Depuis plusieurs années, la Suisse forme un nombre limité de médecins chaque année, forçant de nombreux étudiants à poursuivre leur cursus à l’étranger. Ce phénomène, amplifié par le recours massif à des diplômes étrangers, questionne la viabilité de ce modèle à long terme.
La dépendance de la Suisse aux diplômés européens met en lumière des failles structurelles dans son système de formation. Si cette stratégie permet des économies immédiates, elle aggrave la pénurie dans des pays moins riches et nuit à la coopération européenne.
Le déficit de places en médecine : un problème structurel
Chaque année, la Suisse forme environ 1200 médecins, un chiffre insuffisant pour répondre à la demande croissante. En 2022, la Confédération a reconnu 3364 diplômes étrangers, principalement issus de l’Union européenne, pour combler ses besoins.
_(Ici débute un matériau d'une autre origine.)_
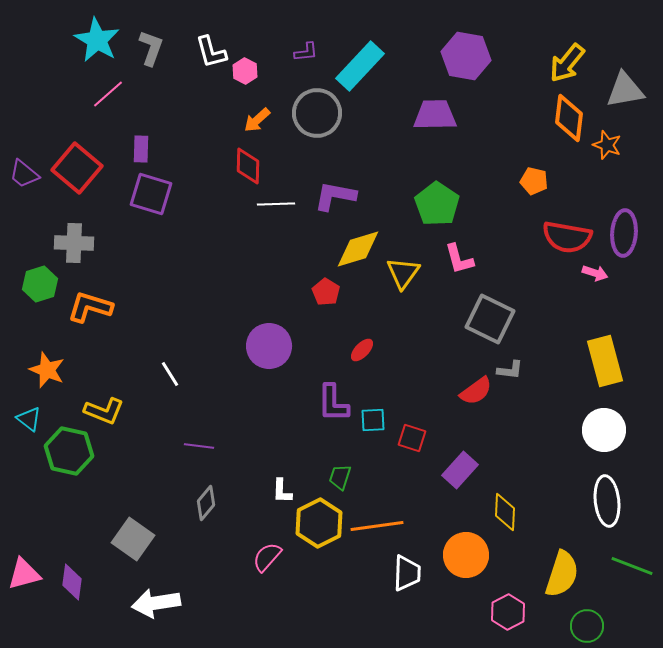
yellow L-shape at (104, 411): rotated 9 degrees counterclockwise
Ce recours accru aux compétences étrangères découle d’un manque structurel de places de formation dans les universités suisses.
Cette carence a poussé de nombreux jeunes à s’expatrier pour leurs études médicales, notamment dans les pays d’Europe de l’Est. À l’université de Cluj-Napoca, en Roumanie, 122 étudiants suisses sont actuellement inscrits en médecine, illustrant cette tendance. Ces départs reflètent non seulement les limites imposées par des politiques restrictives comme le numerus clausus, mais aussi une absence d’investissement durable dans la formation médicale. Bien que le Parlement ait récemment voté pour supprimer cette restriction, l’augmentation des capacités reste lente.
Pour Cédric Wermuth, coprésident du Parti socialiste suisse, ce système révèle un dysfonctionnement majeur. Il demande une évaluation approfondie des coûts que représenterait la formation de ces professionnels en Suisse, comparés aux économies réalisées grâce à leur recrutement à l’étranger. Cette dépendance pose également des questions sur les responsabilités éthiques de la Suisse envers les pays formateurs.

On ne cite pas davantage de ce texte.